Royal Australian Navy Armidale-class Patrol Boats Test Warfighting Skills
Royal Australian Navy Armidale-class Patrol Boats Test Warfighting Skills

Royal Australian Navy Armidale-class Patrol Boats Test Warfighting Skills

The Royal Australian Navy (RAN) Armidale-class patrol boat HMA Ships Childers, Launceston, Glenelg and Wollongong took the opportunity to practise the warfighting aspect of their roles in a recent exercise. Held in and around their home port of Darwin at the end of August, the exercise also built on their ability to operate in-company. The Armidale-class patrol boats conducted surface gunnery, close-quarters manoeuvring, degraded navigation, formation pilotages and anchorages with a focus on inshore manoeuvres and force protection as part of the Patrol Boat Concentration Period.

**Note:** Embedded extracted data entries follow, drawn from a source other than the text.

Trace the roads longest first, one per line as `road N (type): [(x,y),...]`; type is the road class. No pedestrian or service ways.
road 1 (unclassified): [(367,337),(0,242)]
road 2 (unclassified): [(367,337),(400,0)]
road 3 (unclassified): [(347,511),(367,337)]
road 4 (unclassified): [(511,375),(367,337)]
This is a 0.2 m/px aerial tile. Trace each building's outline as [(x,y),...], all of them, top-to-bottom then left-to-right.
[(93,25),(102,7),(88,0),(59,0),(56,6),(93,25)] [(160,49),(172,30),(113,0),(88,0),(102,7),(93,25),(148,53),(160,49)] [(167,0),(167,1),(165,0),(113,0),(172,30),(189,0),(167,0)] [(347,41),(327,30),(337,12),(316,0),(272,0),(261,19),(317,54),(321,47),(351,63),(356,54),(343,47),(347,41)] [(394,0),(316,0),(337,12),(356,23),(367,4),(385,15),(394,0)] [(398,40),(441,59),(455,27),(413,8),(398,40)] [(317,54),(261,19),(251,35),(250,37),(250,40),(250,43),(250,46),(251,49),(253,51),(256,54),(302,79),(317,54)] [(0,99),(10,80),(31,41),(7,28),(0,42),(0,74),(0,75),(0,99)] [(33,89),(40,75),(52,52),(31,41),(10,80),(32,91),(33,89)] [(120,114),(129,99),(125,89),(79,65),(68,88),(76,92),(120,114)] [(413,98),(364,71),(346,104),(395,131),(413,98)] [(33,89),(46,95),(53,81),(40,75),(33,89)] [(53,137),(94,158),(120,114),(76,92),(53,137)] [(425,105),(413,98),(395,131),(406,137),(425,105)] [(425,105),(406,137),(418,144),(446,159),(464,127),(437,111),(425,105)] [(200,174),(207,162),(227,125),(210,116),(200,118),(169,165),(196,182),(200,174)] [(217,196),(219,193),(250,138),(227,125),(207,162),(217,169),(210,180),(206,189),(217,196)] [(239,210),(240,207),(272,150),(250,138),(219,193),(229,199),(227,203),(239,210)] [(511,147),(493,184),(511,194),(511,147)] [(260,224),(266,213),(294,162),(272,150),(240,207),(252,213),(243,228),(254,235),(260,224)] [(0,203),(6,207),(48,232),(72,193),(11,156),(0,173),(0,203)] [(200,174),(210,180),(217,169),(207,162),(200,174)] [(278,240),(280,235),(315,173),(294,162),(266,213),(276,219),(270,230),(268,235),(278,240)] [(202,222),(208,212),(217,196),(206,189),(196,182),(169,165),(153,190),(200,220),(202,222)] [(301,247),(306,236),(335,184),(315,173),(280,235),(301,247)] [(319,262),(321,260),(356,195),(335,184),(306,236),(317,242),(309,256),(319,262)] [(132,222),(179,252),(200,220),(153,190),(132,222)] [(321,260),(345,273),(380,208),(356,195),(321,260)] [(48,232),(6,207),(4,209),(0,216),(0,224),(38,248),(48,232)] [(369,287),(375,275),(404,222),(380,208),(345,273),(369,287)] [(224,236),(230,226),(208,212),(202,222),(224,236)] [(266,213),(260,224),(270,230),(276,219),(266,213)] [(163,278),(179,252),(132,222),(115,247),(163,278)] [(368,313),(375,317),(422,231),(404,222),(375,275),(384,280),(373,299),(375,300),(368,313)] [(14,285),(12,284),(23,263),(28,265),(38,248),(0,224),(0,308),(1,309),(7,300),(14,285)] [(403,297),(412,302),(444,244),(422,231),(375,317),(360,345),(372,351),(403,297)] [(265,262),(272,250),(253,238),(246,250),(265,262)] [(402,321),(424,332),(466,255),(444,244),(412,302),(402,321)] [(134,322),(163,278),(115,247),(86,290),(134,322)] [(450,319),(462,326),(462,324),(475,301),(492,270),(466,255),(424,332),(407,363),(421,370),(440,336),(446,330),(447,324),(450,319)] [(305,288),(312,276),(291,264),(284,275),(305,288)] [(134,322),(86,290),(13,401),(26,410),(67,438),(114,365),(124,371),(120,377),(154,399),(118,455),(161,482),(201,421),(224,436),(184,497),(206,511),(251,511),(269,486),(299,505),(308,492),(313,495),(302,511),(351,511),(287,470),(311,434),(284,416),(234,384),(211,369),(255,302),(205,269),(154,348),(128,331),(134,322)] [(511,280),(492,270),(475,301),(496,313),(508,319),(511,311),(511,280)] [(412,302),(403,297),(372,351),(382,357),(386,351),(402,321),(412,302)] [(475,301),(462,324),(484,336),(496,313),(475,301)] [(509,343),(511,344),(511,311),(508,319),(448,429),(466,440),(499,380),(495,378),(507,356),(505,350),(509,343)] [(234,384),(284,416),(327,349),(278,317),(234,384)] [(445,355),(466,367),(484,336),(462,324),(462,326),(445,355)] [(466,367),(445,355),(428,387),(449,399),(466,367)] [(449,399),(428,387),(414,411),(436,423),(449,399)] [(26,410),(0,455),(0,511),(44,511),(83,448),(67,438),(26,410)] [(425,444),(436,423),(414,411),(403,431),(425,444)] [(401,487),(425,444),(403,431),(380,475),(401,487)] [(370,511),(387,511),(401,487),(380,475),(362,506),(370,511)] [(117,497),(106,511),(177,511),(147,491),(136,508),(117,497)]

A Rigid-Hulled Inflatable Boat from HMAS Childers transfers personnel from HMA Ships Wollongong (pictured) and Launceston during the Patrol Boat Concentration Period off the coast of Darwin. (Photo by POIS Peter Thompson/Australian Government Department of Defence)

Captain Patrol Boats Captain Melanie Verho oversaw the exercise while the group conducted a ‘breakout’ of Darwin Harbour under a simulated maritime threat ahead of HMA Ships Canberra and Anzac, which were departing Darwin for another mission. The Royal Australian Navy is advancing through the development of self-supported and sustainable maritime task groups capable of accomplishing the full spectrum of maritime security operations Commanding Officer Childers Lieutenant Commander Simone Paterson planned and coordinated the exercise. Armidale-class patrol boats are highly capable and versatile minor war vessels, able to undertake a wide variety of tasks, in conjunction with other government agencies, contributing not only to civil maritime security operations.

(From left) Able Seaman Boatswain’s Mates Hannah Moore and Marc Nagel and Leading Seaman Boatswain’s Mate Henry Davidson prepare to defend HMAS Childers, during a defensive exercise conducted as part of the Patrol Boat Concentration Period. (Photo by POIS Peter Thompson/Australian Government Department of Defence)

“Patrol boats normally operate alongside Border Force, Australian Fisheries and the Australian Federal Police in a constabulary role, however, the Patrol Boat Concentration Period allows us to practise the warfighting aspect of our role we don’t see as often in our day-to-day taskings. The task group used remote control and semi-autonomous targets provided by Defence contractor L3Harris to provide realistic practise simulating fast inshore attack crafts for close-range coordinated gunnery. It was the first time we’ve been able to conduct this sophisticated coordinated gunnery, protecting a simulated high-value unit with our 25mm M142 bushmaster autocannons,” Lieutenant Commander Paterson said.

HMAS Woolongong takes station astern HMAS Launceston during Officer of the Watch Manoeuvres as part of the inaugural Patrol Boat Concentration Period. (Photo by POIS Peter Thompson/Australian Government Department of Defence)

The Armidale class is a class of patrol boats built for the Royal Australian Navy. Planning for a class of vessels to replace the fifteen Fremantle-class patrol boats began in 1993 as a joint project with the Royal Malaysian Navy, but was cancelled when Malaysia pulled out of the process. The project was reopened in 1999 under the designation SEA 1444, with the RAN as the sole participant. Of the seven proposals tendered, the Austal/Defence Maritime Services (DMS) proposal for twelve vessels based on an enlarged Bay-class patrol boat was selected. Two additional boats were ordered in 2005 to provide a dedicated patrol force for the North West Shelf Venture. All fourteen vessels were constructed by Austal at Henderson, Western Australia.